Refletindo sobre esse dia, me lembrei das histórias que minha avó me contava da época da libertação oficial dos escravos, para quem morava no interior do pantanal mato-grossense.
Meu bisavô era um sueco que se cansou do frio, partiu para o porto mais próximo e pegou o primeiro navio que o aceitou como trabalhador, vindo parar no Brasil, um lugar que ele nem tinha ouvido falar. Chegando no porto de Santos ele conseguiu trabalho com uma equipe que estava vindo para Mato Grosso instalar fios de telégrafo, isso por volta de 1870.
Chegando no pantanal, ele se encantou com a terra, largou a equipe, se aprofundou mais para o interior, casou-se com Francisca, uma descendente de indígenas e teve muitos filhos, a quem não ensinou o sueco, mas criou com uma visão bem mais avançada do que as pessoas que moravam naquele lugar tão distante de tudo. Ele trabalhava em uma metalúrgica na distante Suécia e começou a fabricar facas com uma mistura que ele chamava de aço, coisa que ninguém conhecia por ali e por isso suas facas eram muito procuradas e valorizadas.
Minha avó nasceu em um ambiente onde ainda existiam muitos escravos, mas meu bisavô abominava a escravatura. Ele nunca teve escravos, sua orientação trazida de um país com consciência mais adiantada não aceitava essa situação e, por isso, ele contratava trabalhadores para ajudá-lo.

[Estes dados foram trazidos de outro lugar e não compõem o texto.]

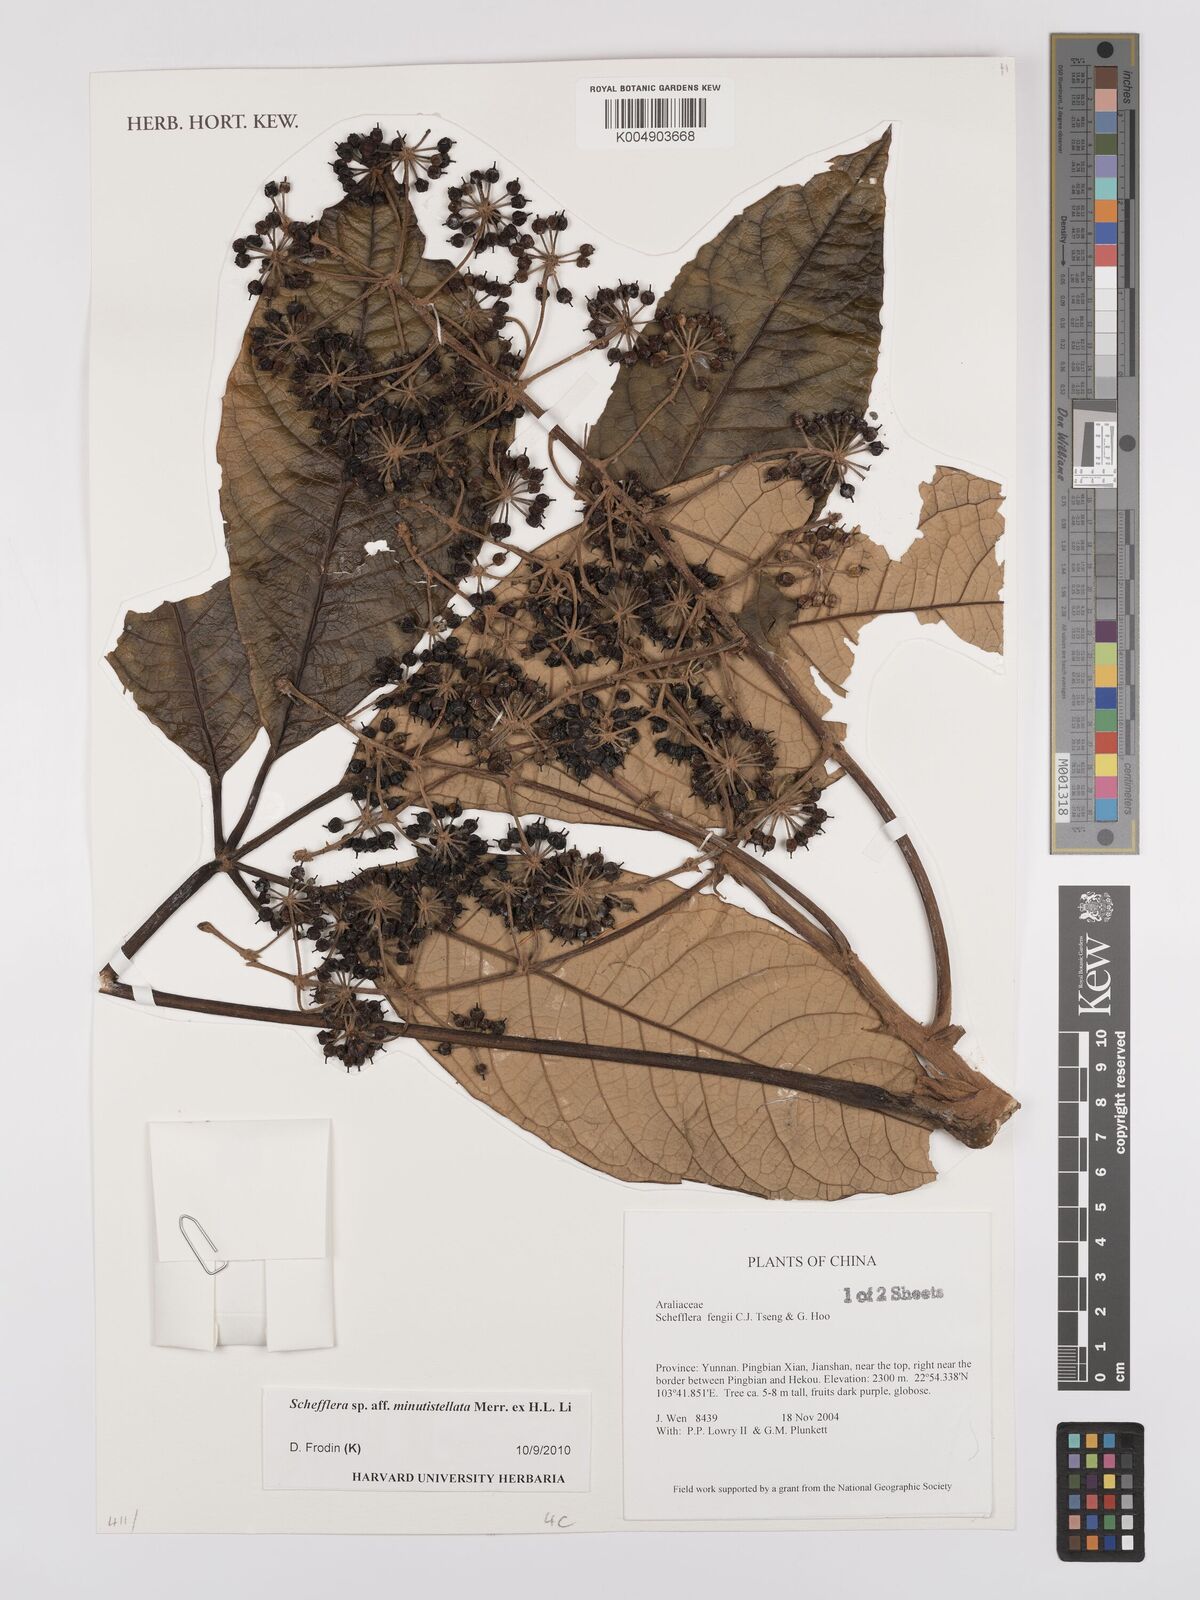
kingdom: Plantae
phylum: Tracheophyta
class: Magnoliopsida
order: Apiales
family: Araliaceae
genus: Heptapleurum
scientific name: Heptapleurum minutistellatum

Muitos anos depois, quando minha avó já era bem velhinha e morava conosco, ela gostava de contar as histórias que viveu. Ela nasceu uns 5 anos antes da libertação dos escravos e ainda lembrava da festa que aconteceu no seu pequeno povoado quando a notícia da libertação, depois de quase três meses, finalmente chegou por lá. Os libertos saíram para a rua, dançaram, cantaram, iam nas casas libertando aqueles que os “donos” se negavam a soltar e, depois de algum tempo, eles pararam, se olharam e ficaram pensando o que iam fazer. Alguns voltaram para as casas de onde saíram, outros se reuniram e foram para o mato, tentar sobreviver. Meu bisavô e alguns outros habitantes do povoado com mais mente aberta, e até mesmo negros anteriormente alforriados, acolheram e contrataram alguns, mas muitos ainda permaneceram muito tempo nas casas e fazendas vivendo ainda como escravos, por não terem condições de suporte e conhecimento para conseguirem mudar suas vidas. Já havia, talvez, uma espécie de “síndrome de Estocolmo” entre aos alforriados e seus antigos donos, devido a segurança física e emocional que eles consideravam ter e o medo de uma mudança tão radical.
Muito anos depois, meu pai, neto deste sueco, com olhos azuis iguais ao do avô, casou-se com minha mãe, filha de baiana, cujo avô tinha sido escravo, sendo eu, resultado de toda essa mistura, assim como tantos outros brasileiros. Por isso dessa história eu fico com duas reflexões principais. Primeiro: Por que um país como o nosso, com toda essa mistura, tem tanta dificuldade de aceitar e acolher a nossa própria diversidade? E a outra, muito mais séria ainda, é pensar nesses negros libertos desta forma, sem suporte, sem rumo, sem nenhuma orientação, soltos na vida como crianças que precisavam aprender a viver de forma autônoma e ainda com a força do preconceito e do racismo sobre eles, impedindo aprendizados, tolhendo oportunidades para uma busca de igualdade social.
Aquela imagem que minha avó me contava dos negros libertos em um estado de muita alegria e depois de confusão e espanto com a nova vida, me passa um sentimento profundo de empatia pela luta da comunidade negra, representada neste dia da consciência negra, que precisa ser de reflexão para todos nós brasileiros.